I Think They Are All Sold Out Already! Cant Seem To Get To The Shopping Cart Area. So I Assume They Are Gone.


----------



## mopar78 (Sep 23, 2004)

video jimmy you can contact autoworld @574-243-3000.I think it's prompt #one to speak with someone,listen to the tape.I need to call them in the morning cause i just ordered two chevies and it didn't give me a price for the postage,only the price for the cars


----------



## JordanZ870 (Nov 25, 2004)

I ordered 2 this morn @ 5am. I had no trouble connecting or purchasing.


----------



## noddaz (Aug 6, 1999)

Ok... I fell for it...
I just ordered my two...
*sigh*


----------



## A/FX Nut (May 28, 2004)

I went for it. I ordered 2 and had no trouble with it. Now we wait.  Randy.


----------



## jack0fall (Sep 8, 2004)

videojimmy said:


> Same thing when I tried to order up the chevy's.... I place the order, go to check out and hit another dead link.
> 
> it reads:
> Fatal error: Call to undefined function: get_shiptotal() in /home/autoworl/public_html/catalog/includes/modules/shipping/indvship.php on line 53
> ...


VJ, Had the same thing happen to me. I logged back in this evening and just clicked on the check-out button on top of the window at the far right.... HTH

Jeff


----------



## T-jetjim (Sep 12, 2005)

VideoJimmy - I sure hope it is not the slot Gods telling you that you have too many slot cars already! lol
Jim


----------



## roadrner (Jul 21, 1999)

(Data excerpts)

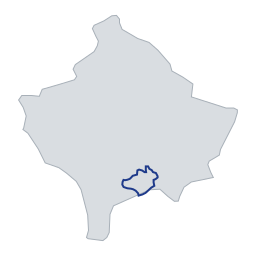 where Štrpce sits in Kosovo
{"feature_id": "KOS-5914", "entity_name": "Štrpce", "entity_type": "District", "adm_level": 1, "iso_a3": "XKX", "parent_name": "Kosovo", "parent_adm1": "", "projection": "natural_earth1", "projection_center": [20.995, 42.226], "detail": "fine", "context": "in_parent", "style": "outline", "palette": "blue", "viewbox_px": 256, "rotation_deg": 0, "n_neighbors": 0, "source": "natural_earth", "source_scale": "10m", "svg_char_len": 1470}
<svg xmlns="http://www.w3.org/2000/svg" viewBox="0 0 256 256"><path d="M58.6,84.6L74.4,79.8L76.7,76.4L73.1,69.2L75.3,64.6L94.1,51.6L97.3,45.8L98.4,41.1L95.9,36.3L92.4,28.6L94.1,25.3L103.9,20.9L111.8,15.8L116.5,15.4L119.5,19.1L119.5,22.9L122.1,29.4L128.0,32.8L137.7,38.5L149.0,42.4L157.9,50.2L170.0,64.1L171.9,71.0L182.8,77.1L192.9,84.0L191.4,96.9L225.9,108.0L233.7,108.0L237.4,109.9L237.3,112.8L234.6,121.8L220.5,149.4L219.3,155.1L209.2,161.1L207.8,164.6L210.7,172.2L213.3,177.5L213.1,177.5L191.3,182.0L184.0,187.2L179.7,196.4L178.3,201.1L174.4,201.3L168.0,196.5L159.9,189.2L149.4,189.8L113.5,205.8L110.0,214.3L109.2,232.5L106.8,237.5L102.9,240.6L88.1,238.7L86.5,237.5L88.5,230.4L87.7,215.1L81.1,189.7L76.3,181.4L66.5,173.1L58.9,167.7L45.2,162.9L38.3,149.0L27.9,133.2L22.9,129.5L23.7,128.0L26.2,116.0L23.2,107.4L18.6,100.0L21.8,95.5L31.4,95.5L39.3,96.3L42.2,89.3L58.6,84.6Z" fill="#d9dde1" stroke="#a8b0b8" stroke-width="1"/><path d="M154.3,185.8L151.3,187.6L147.0,191.6L145.5,192.9L142.3,194.5L138.6,195.6L138.1,193.3L135.7,190.7L133.2,189.3L131.0,188.7L127.4,188.3L123.6,187.0L122.3,184.6L122.6,181.9L123.5,179.9L125.0,180.2L127.2,179.8L129.7,178.9L131.1,177.6L132.7,175.8L137.0,174.6L137.2,172.4L137.4,170.4L139.1,169.6L142.2,170.5L144.5,172.1L146.1,172.1L145.8,169.7L145.8,166.4L148.1,166.4L149.4,168.9L151.7,170.1L153.0,172.1L155.9,173.0L157.6,176.2L157.6,177.5L155.6,179.1L153.6,179.9L153.6,182.4L154.3,185.8Z" fill="none" stroke="#1e3a8a" stroke-width="2"/></svg>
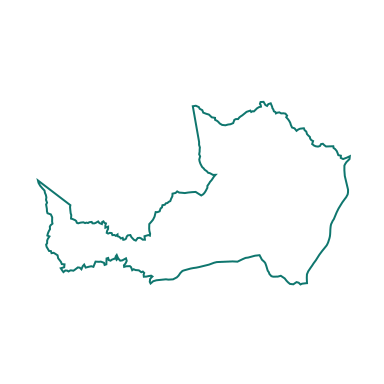 the district of Porto Franco, Maranhão, Brazil, rotated 190°
{"feature_id": "56859067B97891861760151", "entity_name": "Porto Franco", "entity_type": "district", "adm_level": 2, "iso_a3": "BRA", "parent_name": "Brazil", "parent_adm1": "Maranhão", "projection": "robinson", "projection_center": [-47.099, -6.384], "detail": "fine", "context": "isolated", "style": "outline", "palette": "teal", "viewbox_px": 384, "rotation_deg": 190, "n_neighbors": 0, "source": "geoboundaries", "source_scale": "gbopen_adm2", "svg_char_len": 5024}
<svg xmlns="http://www.w3.org/2000/svg" viewBox="0 0 384 384"><g transform="rotate(190 192 192)"><path d="M42.6,251.8L42.8,254.6L45.5,252.7L48.9,250.7L51.4,251.4L51.7,253.6L54.3,253.7L55.5,255.8L56.6,257.5L58.6,259.2L60.2,259.9L60.8,261.6L65.1,260.7L67.9,260.1L69.9,261.1L71.5,262.2L73.2,261.6L74.0,259.5L75.8,258.6L78.0,258.5L79.8,258.9L82.0,260.1L81.6,263.2L83.5,263.8L84.9,265.1L85.5,266.7L87.1,267.7L88.8,269.0L90.0,271.4L91.8,272.4L92.9,274.2L96.6,273.1L98.2,272.0L99.7,270.4L102.1,272.5L104.7,272.9L106.4,275.4L107.1,276.9L108.2,278.4L109.9,280.2L112.2,282.0L111.6,283.7L113.6,285.4L115.6,285.4L117.9,284.9L119.8,285.6L121.8,284.9L123.0,284.0L123.7,285.2L125.4,285.7L126.3,287.5L127.3,288.4L127.9,289.9L129.9,293.0L132.1,291.8L133.0,289.8L134.8,290.4L137.2,293.2L140.1,292.5L140.4,290.6L139.4,289.5L138.9,288.0L140.8,287.2L142.5,285.7L143.9,283.7L145.1,282.1L146.5,282.0L147.6,281.1L148.7,282.3L152.2,280.4L153.1,279.3L155.8,276.2L157.1,275.0L158.3,273.7L159.3,271.8L161.5,271.4L162.8,270.4L163.4,267.0L165.9,265.4L168.2,264.7L170.7,263.5L174.0,263.3L176.6,264.3L178.1,265.5L179.4,266.3L181.8,267.1L182.2,269.0L185.5,269.0L188.8,271.2L191.6,271.5L194.7,272.1L196.1,274.4L198.9,275.3L200.0,276.8L203.2,277.6L206.1,276.6L193.7,242.5L193.2,239.6L192.0,237.3L191.8,234.9L191.5,233.2L191.5,230.4L190.2,228.5L190.5,225.3L189.9,223.6L188.7,221.4L186.4,218.4L184.5,217.2L183.5,216.2L181.0,215.0L179.4,213.7L177.9,213.7L176.3,213.2L174.4,212.5L171.8,213.0L173.0,211.1L174.0,208.8L174.8,207.0L176.0,205.1L176.7,203.2L177.9,200.7L177.6,198.8L178.9,194.8L179.7,193.1L180.6,191.7L182.3,190.2L188.4,192.7L191.8,191.9L195.7,190.8L198.9,189.7L201.8,189.5L204.5,189.2L206.7,190.0L208.0,188.2L210.9,187.0L210.6,184.4L211.4,181.6L211.8,179.3L213.3,178.2L214.3,176.9L215.8,176.3L216.6,174.7L218.8,173.9L218.9,171.6L220.1,170.3L220.5,167.4L222.4,166.2L224.3,165.9L224.6,161.2L225.6,157.9L226.9,155.6L228.5,153.0L227.8,148.4L227.2,146.2L226.0,143.6L225.9,141.7L227.5,142.0L231.1,140.2L230.1,136.9L232.2,136.5L234.4,137.6L235.7,137.8L237.5,137.2L238.9,134.4L240.8,134.8L243.8,137.0L245.2,138.9L247.7,138.1L248.5,136.9L248.9,134.6L250.0,133.5L251.4,133.0L252.3,134.8L254.0,133.9L255.7,135.2L257.6,135.5L258.0,137.2L259.5,135.6L260.9,136.2L262.9,135.7L264.0,137.6L265.8,137.5L267.4,136.5L268.9,137.0L268.9,138.8L268.2,141.1L268.6,143.3L271.1,141.8L271.5,143.9L271.3,146.1L272.9,146.4L274.1,147.7L275.2,146.9L275.2,144.8L277.8,145.3L279.3,146.7L281.7,144.7L282.9,144.1L284.6,143.9L285.6,145.1L287.9,144.4L289.0,143.4L290.7,143.5L291.9,142.8L293.7,143.3L296.4,142.5L298.7,141.4L300.1,141.7L301.0,143.3L302.3,144.0L304.8,144.6L306.5,144.8L306.9,148.3L307.8,150.0L308.8,153.4L309.5,156.1L309.5,157.9L345.7,176.6L344.7,174.3L342.6,171.8L339.8,169.5L337.5,167.8L336.7,165.7L335.4,163.7L334.5,161.5L334.4,158.9L332.9,156.3L333.5,154.3L332.8,152.4L332.0,150.2L331.5,147.8L330.6,146.0L327.1,145.4L325.3,142.8L324.6,138.4L323.9,136.6L325.4,134.8L326.0,133.3L325.4,130.7L326.2,128.6L326.7,126.3L326.9,124.0L324.7,123.5L325.8,120.9L326.2,119.1L325.8,116.4L326.5,114.8L325.7,112.8L322.5,109.1L320.7,109.3L319.7,107.4L317.7,108.1L315.7,107.3L313.4,106.3L312.3,103.5L309.0,100.5L307.7,98.4L305.0,98.6L304.8,95.7L308.0,94.1L306.0,92.0L304.7,90.8L303.1,92.7L301.3,92.9L299.8,92.3L298.2,93.7L296.7,93.9L295.1,93.9L293.7,95.3L291.3,97.9L289.4,98.0L287.5,96.7L286.7,100.0L285.6,101.8L283.6,99.1L280.3,100.6L278.3,101.4L276.1,101.2L274.9,106.7L271.5,107.1L269.7,107.6L266.4,107.0L265.4,105.0L263.8,105.9L264.6,111.7L263.1,112.5L262.2,110.5L260.3,110.2L259.2,111.4L257.4,112.5L255.9,113.8L254.5,112.1L253.3,114.1L252.2,113.0L250.8,111.9L248.9,112.5L247.6,113.5L245.5,115.2L244.3,112.8L245.1,110.0L246.3,108.0L245.8,106.5L244.0,107.4L240.3,108.2L239.0,107.4L237.3,104.6L236.1,105.8L234.0,105.3L232.3,105.5L230.7,105.6L228.0,104.2L226.6,105.1L225.0,104.0L225.3,102.2L224.7,100.2L222.2,100.8L220.0,101.7L217.7,102.5L216.3,101.9L217.4,100.4L218.1,99.1L218.0,96.2L216.9,94.7L214.7,97.4L211.7,98.9L202.5,101.5L200.0,101.6L195.5,102.7L192.1,105.3L190.7,107.3L189.4,110.2L187.7,112.6L186.1,113.5L180.2,116.3L177.6,117.3L174.8,118.2L172.0,119.3L162.7,123.4L157.9,126.2L155.4,127.3L139.9,130.7L135.1,131.3L130.4,134.7L127.8,136.4L125.3,137.2L118.9,140.2L114.5,141.5L111.4,137.5L108.7,135.8L107.5,134.7L106.1,132.3L103.8,127.7L102.4,126.3L101.5,124.7L99.2,122.9L97.3,122.7L92.8,123.6L90.0,124.9L85.7,123.0L83.5,121.0L81.7,119.7L79.6,118.5L76.2,118.7L73.4,121.4L71.2,121.2L69.1,119.8L67.7,120.8L64.1,121.9L62.9,122.2L63.5,124.8L64.1,127.7L64.5,130.9L63.8,134.0L61.9,138.3L60.9,140.4L59.9,142.8L58.2,146.2L55.7,152.3L53.8,156.1L53.1,157.4L52.3,158.8L50.1,162.8L49.6,164.4L49.2,165.9L48.8,168.8L48.6,170.4L48.5,172.2L48.6,174.1L48.9,176.7L49.2,178.8L49.4,181.0L49.5,182.8L49.4,184.5L48.4,188.1L47.6,189.9L46.0,197.1L44.8,201.2L42.2,207.8L40.1,212.1L39.3,213.6L38.3,216.6L38.3,218.7L38.7,221.3L44.3,234.3L45.7,239.8L46.5,244.5L46.0,246.2L45.1,248.3L42.6,251.8ZM255.9,113.8L255.9,115.5L255.2,116.9L254.3,115.5L255.9,113.8Z" fill="none" stroke="#0f766e" stroke-width="2"/></g></svg>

To be done
1. List the usernames that head the posts in the forum thread.
2. Swap "Kosovo" for "Kosova" in the entries, from the first one up to and including the line with "the district of", keeping everything else the same. Please leave out the pictures.
The forum thread and the entries are unrelated material.

Worked answers
1. mopar78, JordanZ870, noddaz, A/FX Nut, jack0fall, T-jetjim, roadrner

2.
 where Štrpce sits in Kosova
{"feature_id": "KOS-5914", "entity_name": "Štrpce", "entity_type": "District", "adm_level": 1, "iso_a3": "XKX", "parent_name": "Kosova", "parent_adm1": "", "projection": "natural_earth1", "projection_center": [20.995, 42.226], "detail": "fine", "context": "in_parent", "style": "outline", "palette": "blue", "viewbox_px": 256, "rotation_deg": 0, "n_neighbors": 0, "source": "natural_earth", "source_scale": "10m", "svg_char_len": 1470}
<svg xmlns="http://www.w3.org/2000/svg" viewBox="0 0 256 256"><path d="M58.6,84.6L74.4,79.8L76.7,76.4L73.1,69.2L75.3,64.6L94.1,51.6L97.3,45.8L98.4,41.1L95.9,36.3L92.4,28.6L94.1,25.3L103.9,20.9L111.8,15.8L116.5,15.4L119.5,19.1L119.5,22.9L122.1,29.4L128.0,32.8L137.7,38.5L149.0,42.4L157.9,50.2L170.0,64.1L171.9,71.0L182.8,77.1L192.9,84.0L191.4,96.9L225.9,108.0L233.7,108.0L237.4,109.9L237.3,112.8L234.6,121.8L220.5,149.4L219.3,155.1L209.2,161.1L207.8,164.6L210.7,172.2L213.3,177.5L213.1,177.5L191.3,182.0L184.0,187.2L179.7,196.4L178.3,201.1L174.4,201.3L168.0,196.5L159.9,189.2L149.4,189.8L113.5,205.8L110.0,214.3L109.2,232.5L106.8,237.5L102.9,240.6L88.1,238.7L86.5,237.5L88.5,230.4L87.7,215.1L81.1,189.7L76.3,181.4L66.5,173.1L58.9,167.7L45.2,162.9L38.3,149.0L27.9,133.2L22.9,129.5L23.7,128.0L26.2,116.0L23.2,107.4L18.6,100.0L21.8,95.5L31.4,95.5L39.3,96.3L42.2,89.3L58.6,84.6Z" fill="#d9dde1" stroke="#a8b0b8" stroke-width="1"/><path d="M154.3,185.8L151.3,187.6L147.0,191.6L145.5,192.9L142.3,194.5L138.6,195.6L138.1,193.3L135.7,190.7L133.2,189.3L131.0,188.7L127.4,188.3L123.6,187.0L122.3,184.6L122.6,181.9L123.5,179.9L125.0,180.2L127.2,179.8L129.7,178.9L131.1,177.6L132.7,175.8L137.0,174.6L137.2,172.4L137.4,170.4L139.1,169.6L142.2,170.5L144.5,172.1L146.1,172.1L145.8,169.7L145.8,166.4L148.1,166.4L149.4,168.9L151.7,170.1L153.0,172.1L155.9,173.0L157.6,176.2L157.6,177.5L155.6,179.1L153.6,179.9L153.6,182.4L154.3,185.8Z" fill="none" stroke="#1e3a8a" stroke-width="2"/></svg>
 the district of Porto Franco, Maranhão, Brazil, rotated 190°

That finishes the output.